Your underwriter is also going to order an insurance medical exam along with blood and urine analysis to confirm your condition and to see if any other health conditions need to be considered. After all the information is in and has been reviewed by your underwriter, you should expect either a Standard rating or a Table Rating that reflects the severity of your conditions. If your underwriter cannot offer a policy, they will advise your agent.

What if I’m Declined?

If your underwriter is unwilling to offer a traditional insurance policy, your independent agent will be prepared to offer a simplified issue policy. With simplified issue life insurance, the insurance company asks health questions, and there is no exam. Typically, your insurance will be issued in a week rather than a month, and the policy will be Whole Life insurance with the same guarantees found in a traditional whole life policy:

o Death Benefit – Your policy will remain in force as long as you pay the periodic premiums.
o The premiums will not change because you get older or develop new health conditions.
o The insurer cannot cancel your policy unless you fail to pay the premiums.
o The policy builds cash value over time just like traditional permanent insurance.

These programs have the following guarantees

1. First Day Coverage. You are fully protected the very first day your coverage goes into effect with no exclusions and no waiting period.
2. Ease of issue. No physical exams.
3. Your premiums will never go up. Lock into a rate at your current age and the cost will never increase regardless of changes to your health and age.
4. You benefits will never go down. Regardless of changes to your health and age.
5. All programs build cash values.
6. The benefit is paid to your beneficiary tax free on the worst week of their life.
7. Your policy can never be cancelled as long as premium payments are made.
8. This is a protected asset that you will never be forced to liquidate.

Program Guarantees

Seniors looking for a state regulated final expense life insurance policy or a whole life burial plan often have medical impairments and conditions that may raise the cost of these benefits.

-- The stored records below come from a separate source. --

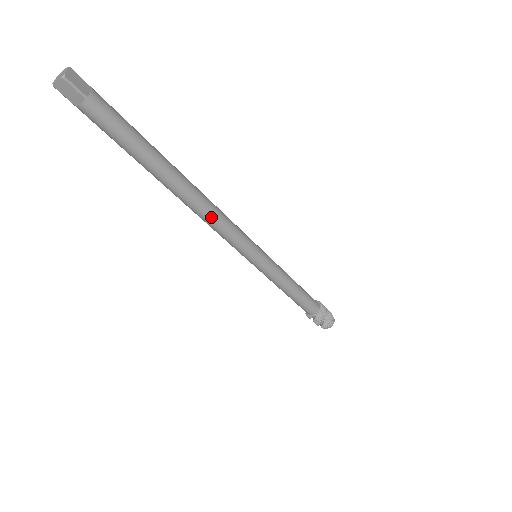
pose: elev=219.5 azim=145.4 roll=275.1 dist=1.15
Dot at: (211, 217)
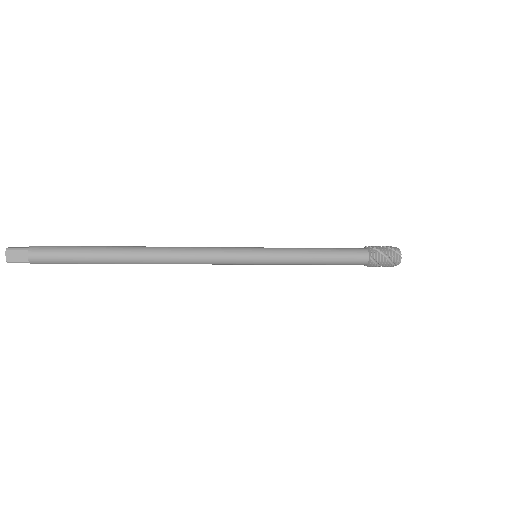
Dot at: occluded
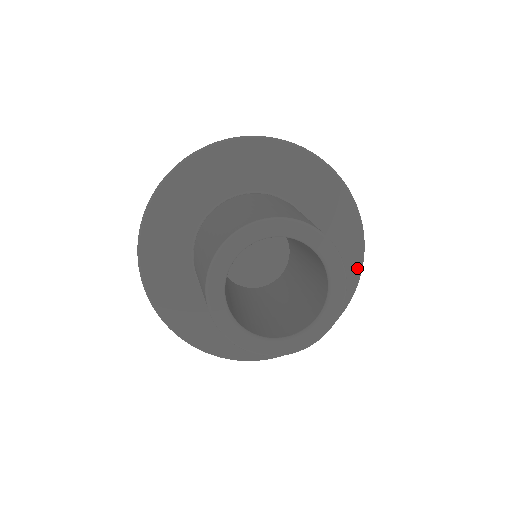
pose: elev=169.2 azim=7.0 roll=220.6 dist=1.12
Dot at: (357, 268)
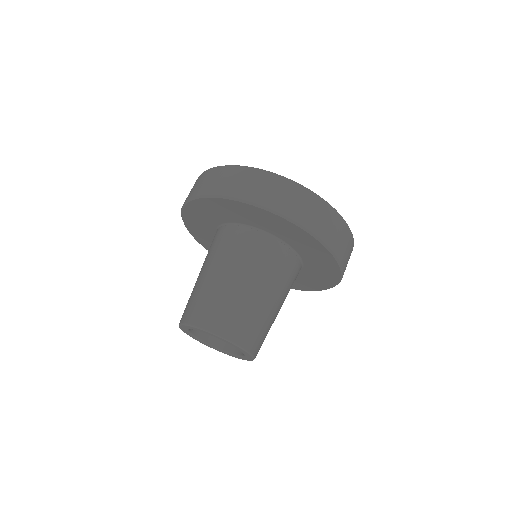
Dot at: (336, 267)
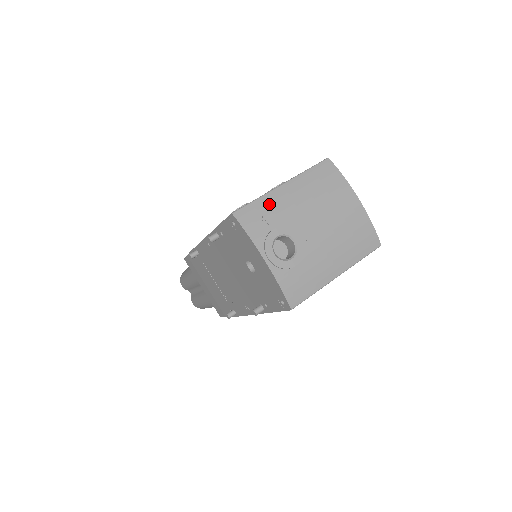
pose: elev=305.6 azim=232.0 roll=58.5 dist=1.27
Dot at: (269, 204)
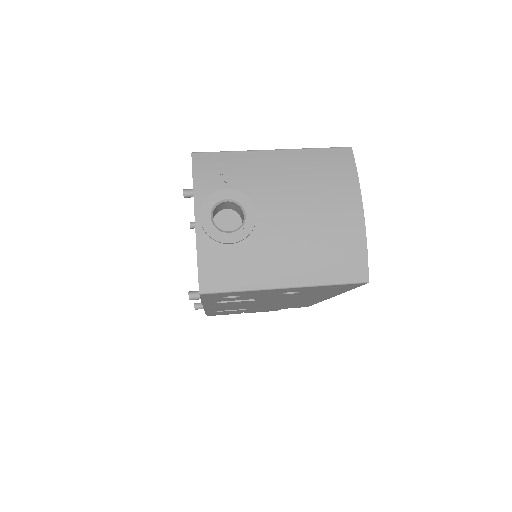
Dot at: (241, 162)
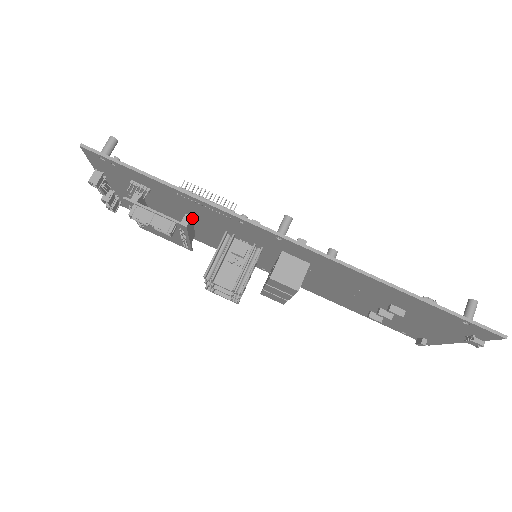
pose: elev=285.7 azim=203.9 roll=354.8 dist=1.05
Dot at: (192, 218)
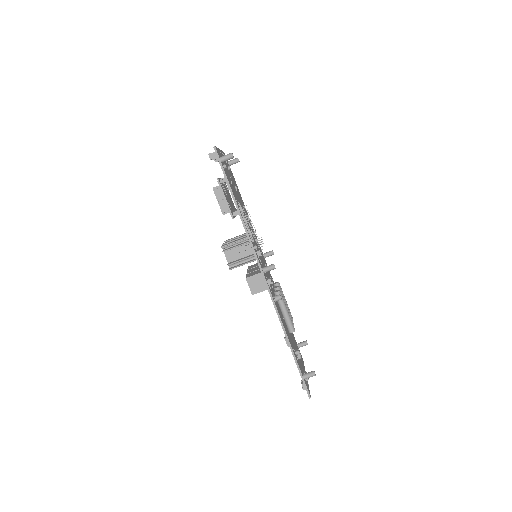
Dot at: occluded
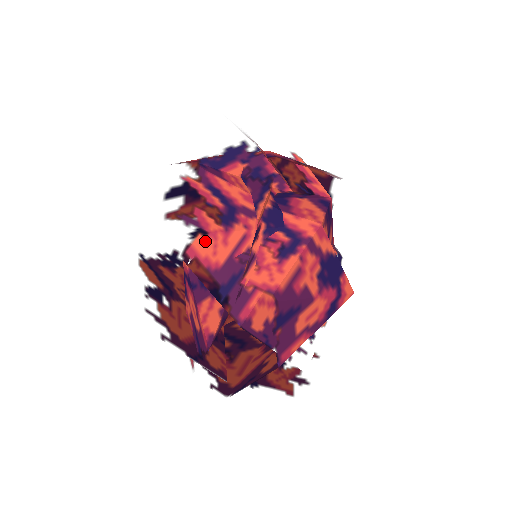
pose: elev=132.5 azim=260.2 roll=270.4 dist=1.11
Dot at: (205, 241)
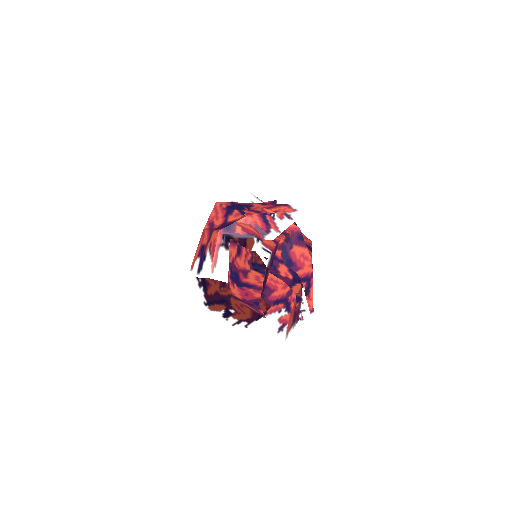
Dot at: (288, 326)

We keep track of these medical impairments and conditions and contract with several carriers so we can find the most benefits for the amount of money that you spend. Here we will review what we might see as we field underwrite the COPD medical condition. We can help you find first day coverage at a standard rate.

3 Top Reasons why folks use these programs

1. Because they do not have a DEDICATED amount for their funeral or final expenses

2. Because they’ve recently checked the pricing on what they currently have in place.  They want to see if they can find more benefits than what they currently have. 

3. Because they want to leave behind a legacy.  Income for a surving spouse, money for grandkids, or to charity (Cancer Society, Church, etc)

Yes, simplified issue life insurance will be significantly higher than traditional life insurance, but at least you will have insurance to pay for final expenses instead of leaving the debt to surviving loved ones.